▶ EXCERPTED PASSAGE:

■ ■ ■

Monday, March 26, 2007

The Divergence Continues

Today, certain stocks made significant gains. GSS broke above the upper diaganol line suggesting that this formation is a leading formation. I still expect it to pull back and consolidate, but it appears that 4.00 is being turned into support. When the market conditions are right to reposition GSS will be the first place I go. RNO, also listed here, made a massive breakout over 4.00 indicating a new impulse leg may be at hand. I reviewed several Canadian listed gold and silver stocks tonight and noted some breakouts and new impulse legs. I will update those charts by the weekend in the section below. Some technicians have pointed out that conditions are not appropriate for the start of a new bull market impulse leg in the PM sector. Ski subscribers in particular await proper alignment of index signals and in fact anticipate a sell signal setup very soon. I am currently in a waiting pattern and will continue to mark up charts and consider the implications of a Ski sell signal and the subsequent resolution of the large symmetrical triangle in the HUI index. Clearly, the .20 xau/gold ratio has generated some interest. I have also seen some insider action in GSS and CDE to name a few. Oh, by the way, one other chart that is getting my interest lately is CGR. We'll post a update on the chart soon.

Here's a chart to ponder for a bit. Consider the pennant and primary trendline as seen on a linear scale version of the HUI index. In my opinion the internals are not setup for a sustained move to new highs. The question in my mind is presented on the chart. Which way will the pennant break. Of course nobody can say, but we can contemplate what happens thereafter.

■ ■ ■

▶ GIVEN RECORDS:

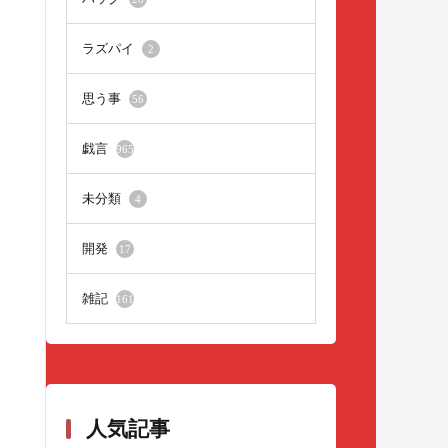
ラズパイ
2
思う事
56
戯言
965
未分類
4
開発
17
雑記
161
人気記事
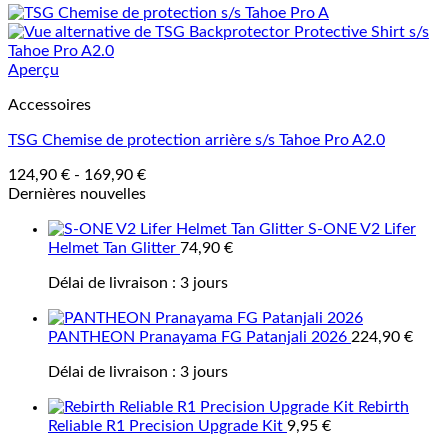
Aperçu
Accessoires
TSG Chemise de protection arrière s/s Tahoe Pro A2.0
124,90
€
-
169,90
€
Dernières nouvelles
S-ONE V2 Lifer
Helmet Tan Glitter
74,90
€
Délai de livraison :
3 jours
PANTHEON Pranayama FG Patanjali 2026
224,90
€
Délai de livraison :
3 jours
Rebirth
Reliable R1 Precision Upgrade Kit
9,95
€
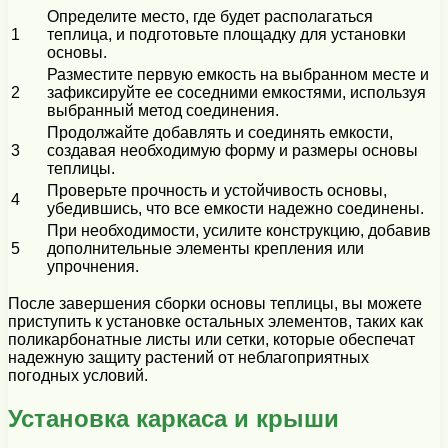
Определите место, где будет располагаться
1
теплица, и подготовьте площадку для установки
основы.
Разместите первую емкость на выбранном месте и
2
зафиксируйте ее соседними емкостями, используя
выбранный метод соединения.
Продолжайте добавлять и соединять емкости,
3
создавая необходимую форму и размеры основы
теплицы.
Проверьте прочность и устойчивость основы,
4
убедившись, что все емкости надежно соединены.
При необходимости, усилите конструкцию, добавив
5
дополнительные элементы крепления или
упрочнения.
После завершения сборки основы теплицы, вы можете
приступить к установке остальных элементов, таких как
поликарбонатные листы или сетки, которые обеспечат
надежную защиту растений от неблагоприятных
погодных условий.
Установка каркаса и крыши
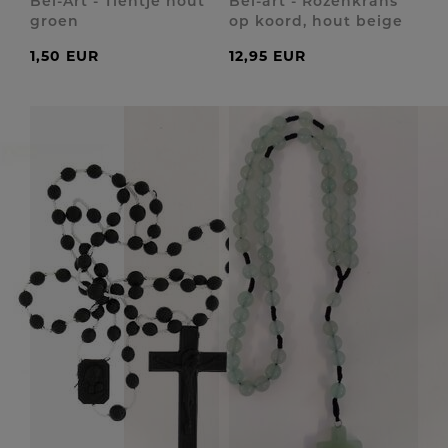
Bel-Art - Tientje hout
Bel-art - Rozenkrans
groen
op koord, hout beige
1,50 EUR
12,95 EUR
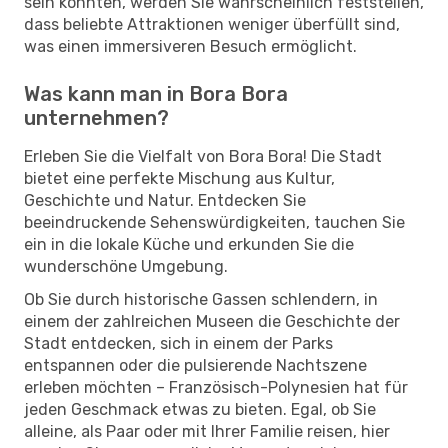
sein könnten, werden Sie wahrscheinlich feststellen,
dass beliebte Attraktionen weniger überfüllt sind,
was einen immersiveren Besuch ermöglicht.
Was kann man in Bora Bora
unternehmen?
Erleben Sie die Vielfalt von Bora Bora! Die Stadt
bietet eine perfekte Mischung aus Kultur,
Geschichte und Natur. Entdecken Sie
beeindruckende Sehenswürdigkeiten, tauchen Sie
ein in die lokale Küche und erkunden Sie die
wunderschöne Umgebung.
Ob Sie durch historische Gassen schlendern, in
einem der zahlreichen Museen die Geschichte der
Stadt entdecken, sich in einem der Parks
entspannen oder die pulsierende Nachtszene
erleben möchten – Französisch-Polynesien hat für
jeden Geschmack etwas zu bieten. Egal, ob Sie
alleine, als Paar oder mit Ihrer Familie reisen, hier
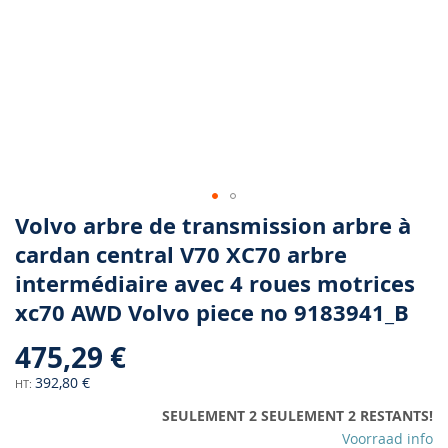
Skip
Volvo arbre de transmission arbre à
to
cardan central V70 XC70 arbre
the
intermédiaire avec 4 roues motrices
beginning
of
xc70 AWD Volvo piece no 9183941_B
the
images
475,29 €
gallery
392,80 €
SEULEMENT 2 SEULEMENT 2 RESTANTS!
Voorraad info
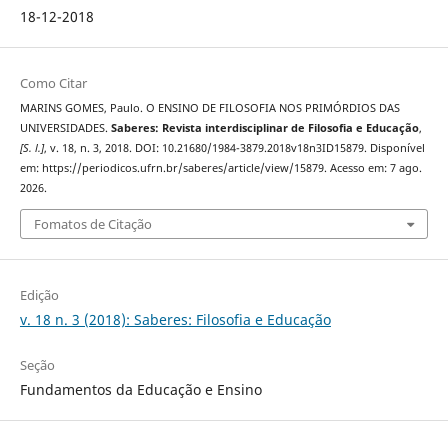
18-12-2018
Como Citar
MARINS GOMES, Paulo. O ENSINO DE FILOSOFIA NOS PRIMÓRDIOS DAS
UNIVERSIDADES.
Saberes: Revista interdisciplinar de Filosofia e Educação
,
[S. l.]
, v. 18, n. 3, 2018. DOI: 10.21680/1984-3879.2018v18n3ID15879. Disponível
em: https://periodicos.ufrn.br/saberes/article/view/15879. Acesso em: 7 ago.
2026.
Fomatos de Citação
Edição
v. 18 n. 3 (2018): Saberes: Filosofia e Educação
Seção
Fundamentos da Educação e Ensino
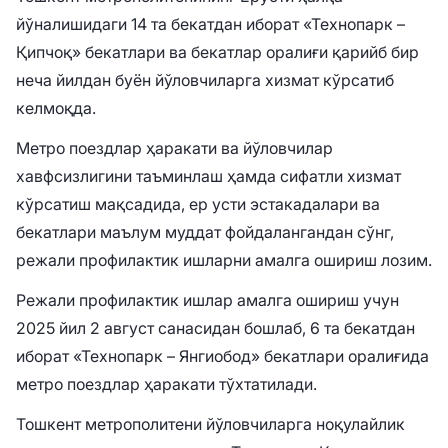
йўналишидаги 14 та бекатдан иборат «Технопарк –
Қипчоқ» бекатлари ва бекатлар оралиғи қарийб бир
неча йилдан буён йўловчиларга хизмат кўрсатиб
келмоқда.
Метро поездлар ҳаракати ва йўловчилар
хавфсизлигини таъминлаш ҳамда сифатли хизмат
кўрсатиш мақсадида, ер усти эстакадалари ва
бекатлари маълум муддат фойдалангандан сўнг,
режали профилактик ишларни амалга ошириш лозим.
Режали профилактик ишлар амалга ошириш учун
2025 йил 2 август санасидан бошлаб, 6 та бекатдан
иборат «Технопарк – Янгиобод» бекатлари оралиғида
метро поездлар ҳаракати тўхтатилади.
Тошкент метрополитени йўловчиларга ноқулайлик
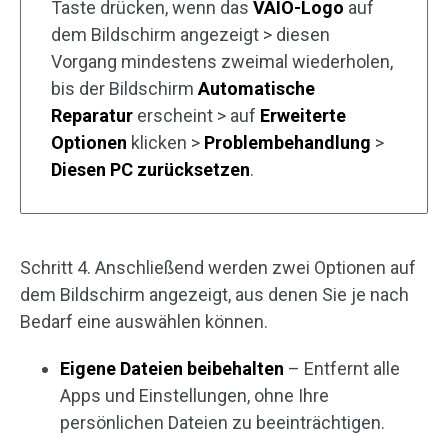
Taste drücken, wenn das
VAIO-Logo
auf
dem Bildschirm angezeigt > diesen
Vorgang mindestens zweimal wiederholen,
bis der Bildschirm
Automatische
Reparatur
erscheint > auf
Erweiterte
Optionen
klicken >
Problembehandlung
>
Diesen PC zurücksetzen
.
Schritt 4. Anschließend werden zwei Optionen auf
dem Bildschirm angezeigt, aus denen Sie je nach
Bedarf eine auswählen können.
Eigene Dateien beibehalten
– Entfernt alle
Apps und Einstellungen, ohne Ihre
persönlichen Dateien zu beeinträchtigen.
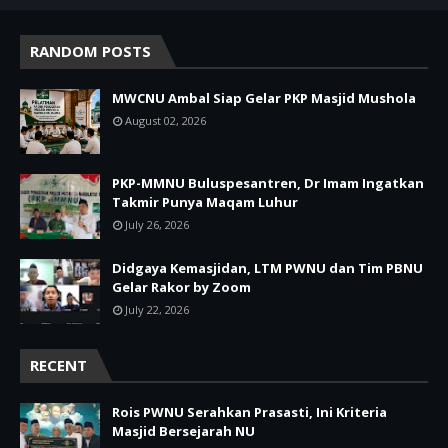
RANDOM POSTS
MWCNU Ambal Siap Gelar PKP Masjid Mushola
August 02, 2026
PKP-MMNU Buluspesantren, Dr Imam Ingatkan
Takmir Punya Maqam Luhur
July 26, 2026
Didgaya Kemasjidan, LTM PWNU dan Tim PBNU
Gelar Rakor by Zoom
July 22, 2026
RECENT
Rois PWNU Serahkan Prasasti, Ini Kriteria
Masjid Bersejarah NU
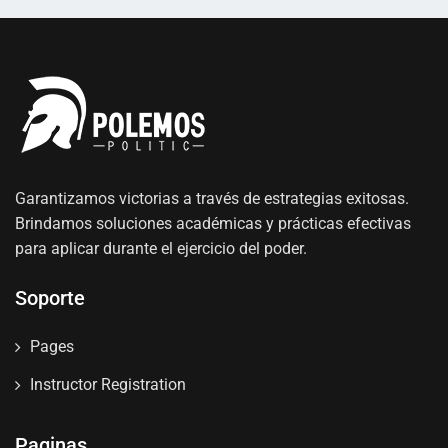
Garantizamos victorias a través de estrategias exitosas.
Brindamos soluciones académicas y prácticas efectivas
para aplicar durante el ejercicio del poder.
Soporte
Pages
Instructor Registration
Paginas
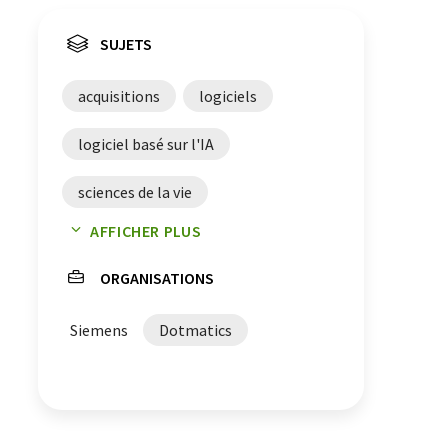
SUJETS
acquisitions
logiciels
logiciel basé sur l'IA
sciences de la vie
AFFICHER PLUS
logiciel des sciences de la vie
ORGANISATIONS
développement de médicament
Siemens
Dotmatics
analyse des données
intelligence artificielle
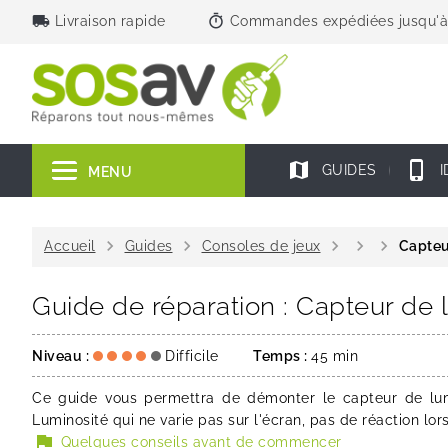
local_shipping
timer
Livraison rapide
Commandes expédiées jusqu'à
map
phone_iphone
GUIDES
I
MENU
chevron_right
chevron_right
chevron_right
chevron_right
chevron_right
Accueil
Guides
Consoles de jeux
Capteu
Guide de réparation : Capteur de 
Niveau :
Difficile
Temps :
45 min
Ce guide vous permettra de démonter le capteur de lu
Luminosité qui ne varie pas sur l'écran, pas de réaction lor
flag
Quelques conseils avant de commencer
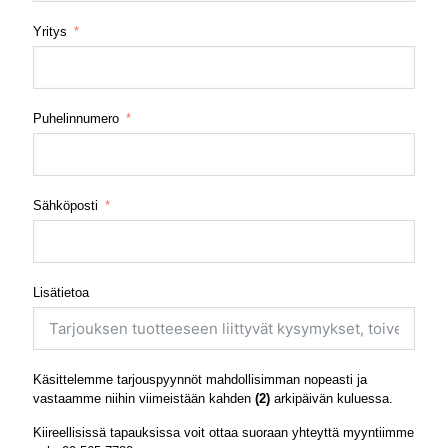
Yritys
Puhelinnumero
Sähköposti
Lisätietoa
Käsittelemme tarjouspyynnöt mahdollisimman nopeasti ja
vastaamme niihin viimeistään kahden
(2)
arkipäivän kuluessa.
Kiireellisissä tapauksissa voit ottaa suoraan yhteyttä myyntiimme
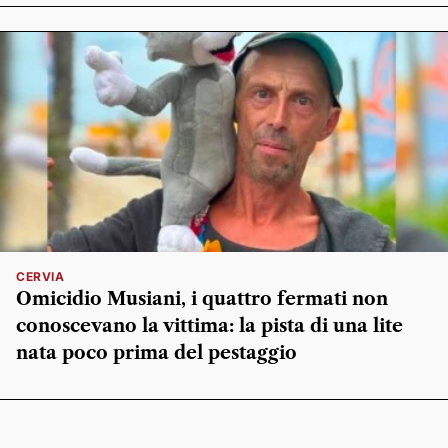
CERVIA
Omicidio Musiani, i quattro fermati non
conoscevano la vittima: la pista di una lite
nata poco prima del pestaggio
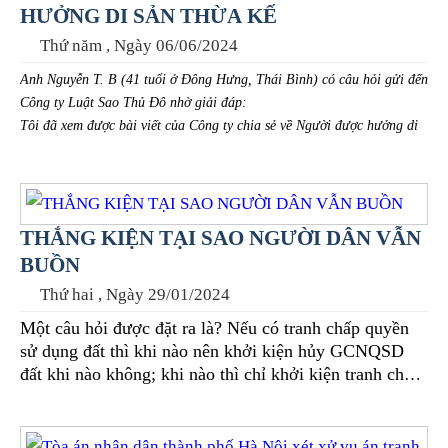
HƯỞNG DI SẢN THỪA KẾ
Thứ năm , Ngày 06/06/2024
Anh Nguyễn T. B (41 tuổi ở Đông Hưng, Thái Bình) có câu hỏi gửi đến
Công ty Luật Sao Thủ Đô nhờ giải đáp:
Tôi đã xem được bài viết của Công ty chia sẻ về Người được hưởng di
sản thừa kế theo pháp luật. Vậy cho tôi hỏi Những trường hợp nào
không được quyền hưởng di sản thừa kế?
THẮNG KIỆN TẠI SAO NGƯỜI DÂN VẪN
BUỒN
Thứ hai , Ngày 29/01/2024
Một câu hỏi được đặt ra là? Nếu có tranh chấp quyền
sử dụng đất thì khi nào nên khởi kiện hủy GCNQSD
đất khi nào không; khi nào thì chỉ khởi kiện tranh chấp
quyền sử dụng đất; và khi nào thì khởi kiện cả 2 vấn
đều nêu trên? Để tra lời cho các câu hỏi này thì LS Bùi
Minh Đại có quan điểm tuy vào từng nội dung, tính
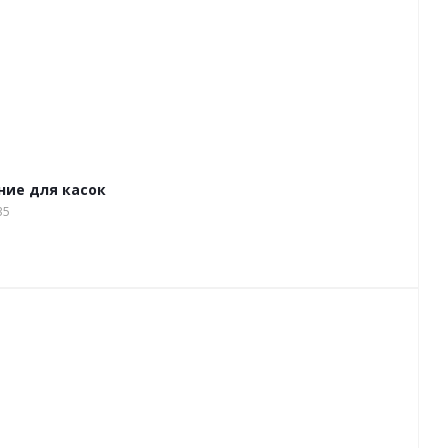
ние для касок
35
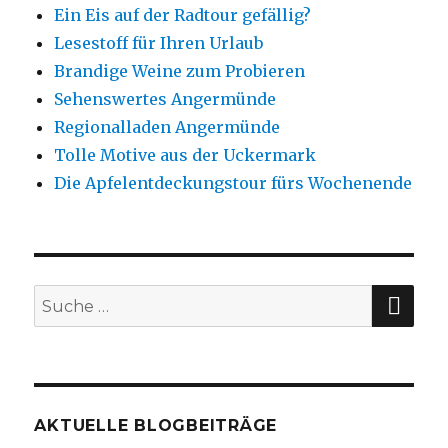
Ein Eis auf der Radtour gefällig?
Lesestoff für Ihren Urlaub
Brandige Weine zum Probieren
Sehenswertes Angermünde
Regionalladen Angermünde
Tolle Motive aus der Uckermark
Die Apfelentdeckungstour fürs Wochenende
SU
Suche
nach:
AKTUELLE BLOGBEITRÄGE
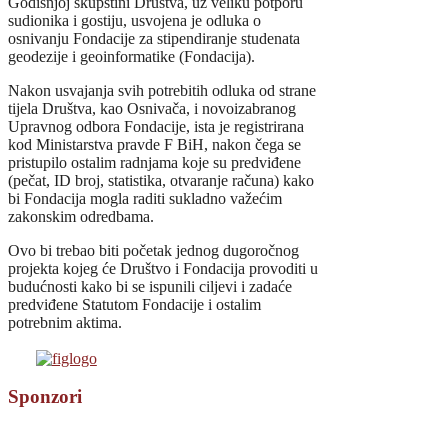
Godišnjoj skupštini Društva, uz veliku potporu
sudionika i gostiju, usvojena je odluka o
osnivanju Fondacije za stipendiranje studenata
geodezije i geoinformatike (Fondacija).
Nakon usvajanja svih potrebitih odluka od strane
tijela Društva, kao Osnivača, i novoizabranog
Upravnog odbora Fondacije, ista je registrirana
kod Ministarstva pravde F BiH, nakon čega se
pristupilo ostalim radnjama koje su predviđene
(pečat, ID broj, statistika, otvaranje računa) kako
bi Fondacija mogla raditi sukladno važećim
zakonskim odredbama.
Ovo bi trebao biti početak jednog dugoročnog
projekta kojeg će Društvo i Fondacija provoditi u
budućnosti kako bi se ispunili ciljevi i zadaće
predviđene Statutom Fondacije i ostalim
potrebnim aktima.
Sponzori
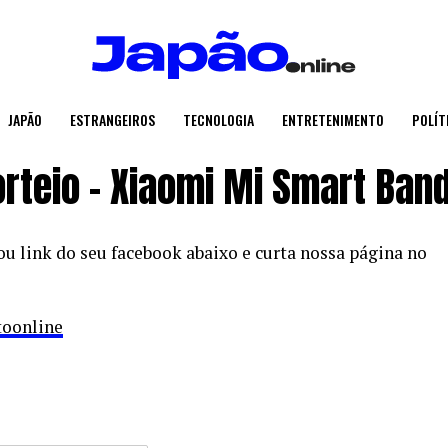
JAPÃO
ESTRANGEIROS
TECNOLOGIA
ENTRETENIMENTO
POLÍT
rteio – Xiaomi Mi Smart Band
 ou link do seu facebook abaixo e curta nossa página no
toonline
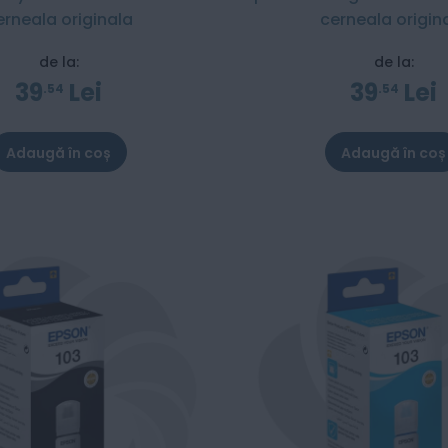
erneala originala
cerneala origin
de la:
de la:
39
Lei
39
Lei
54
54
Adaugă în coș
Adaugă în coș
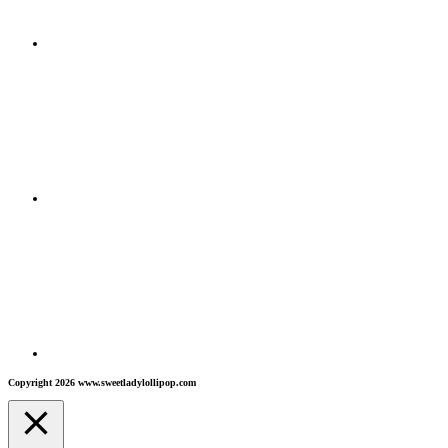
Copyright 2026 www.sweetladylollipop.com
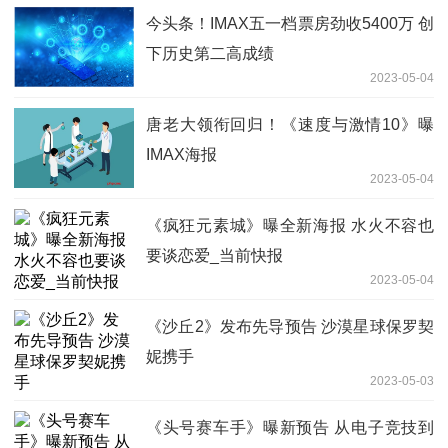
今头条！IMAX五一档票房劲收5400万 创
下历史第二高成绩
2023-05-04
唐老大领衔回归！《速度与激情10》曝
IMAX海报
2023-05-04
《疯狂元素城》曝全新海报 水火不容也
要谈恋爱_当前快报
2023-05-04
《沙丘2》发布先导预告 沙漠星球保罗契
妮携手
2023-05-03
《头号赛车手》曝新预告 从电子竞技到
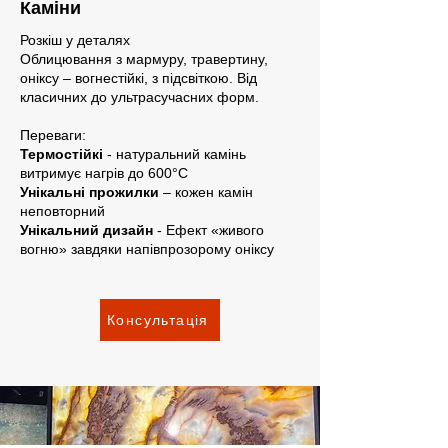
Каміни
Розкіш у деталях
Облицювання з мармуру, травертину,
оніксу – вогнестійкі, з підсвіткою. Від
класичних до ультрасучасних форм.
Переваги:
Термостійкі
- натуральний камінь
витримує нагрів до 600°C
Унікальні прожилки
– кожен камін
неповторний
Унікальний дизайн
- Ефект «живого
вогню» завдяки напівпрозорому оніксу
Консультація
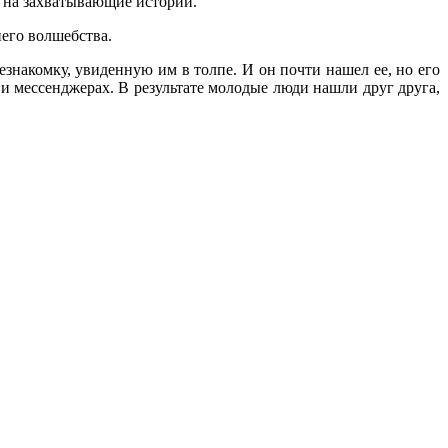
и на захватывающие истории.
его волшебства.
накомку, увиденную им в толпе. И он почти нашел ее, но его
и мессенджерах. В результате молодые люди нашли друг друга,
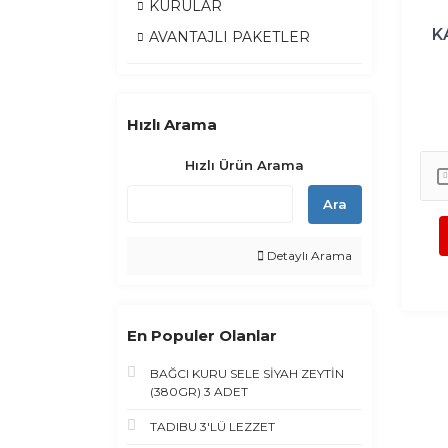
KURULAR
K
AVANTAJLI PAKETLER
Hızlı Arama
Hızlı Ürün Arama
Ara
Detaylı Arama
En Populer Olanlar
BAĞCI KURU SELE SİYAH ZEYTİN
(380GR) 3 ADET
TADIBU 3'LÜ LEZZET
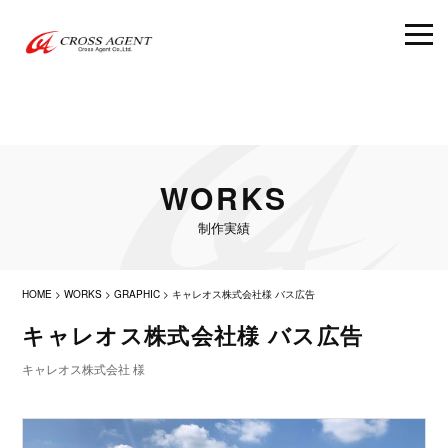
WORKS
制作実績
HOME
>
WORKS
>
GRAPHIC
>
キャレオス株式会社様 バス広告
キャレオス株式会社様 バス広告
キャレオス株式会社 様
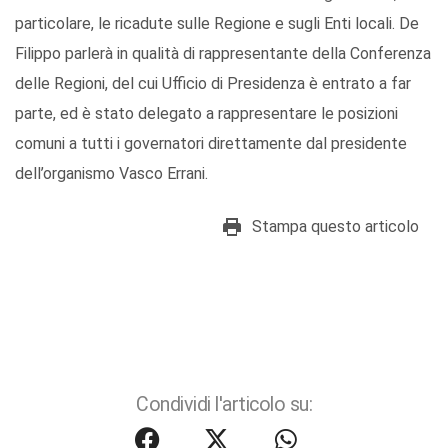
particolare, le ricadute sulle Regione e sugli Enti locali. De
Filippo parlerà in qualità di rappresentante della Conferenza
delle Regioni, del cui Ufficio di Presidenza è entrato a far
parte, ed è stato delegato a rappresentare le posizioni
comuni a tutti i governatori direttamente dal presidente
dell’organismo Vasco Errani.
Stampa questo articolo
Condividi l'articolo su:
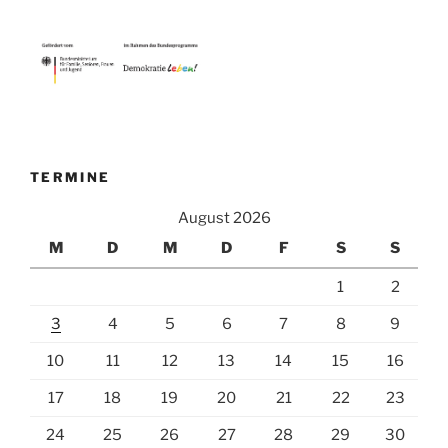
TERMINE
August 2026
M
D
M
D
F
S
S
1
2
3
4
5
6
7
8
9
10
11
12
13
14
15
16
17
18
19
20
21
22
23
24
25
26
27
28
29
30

■ ■ ■

▶ PROBLEMS AND TASKS:
- a) Answer these questions from the post on gold and silver stocks:
(i) Which stock broke above the upper diagonal line?
(ii) Over what level did RNO make a massive breakout?
(iii) On what kind of scale is the HUI index chart shown?
- b) In the listing, copy word for word the lines from the one with "erneala originala" up to and including the one with "Copyright 2026 www.sweetladylollipop.com". Leave out the pictures.
The post and the listing have no connection to each other.

▶ RESPONSES FOR EACH TASK:
- a)
(i) GSS
(ii) 4.00
(iii) A linear scale

- b)
erneala originala
cerneala origin
de la:
de la:
39
Lei
39
Lei
54
54
Adaugă în coș
Adaugă în coș
Copyright 2026 www.sweetladylollipop.com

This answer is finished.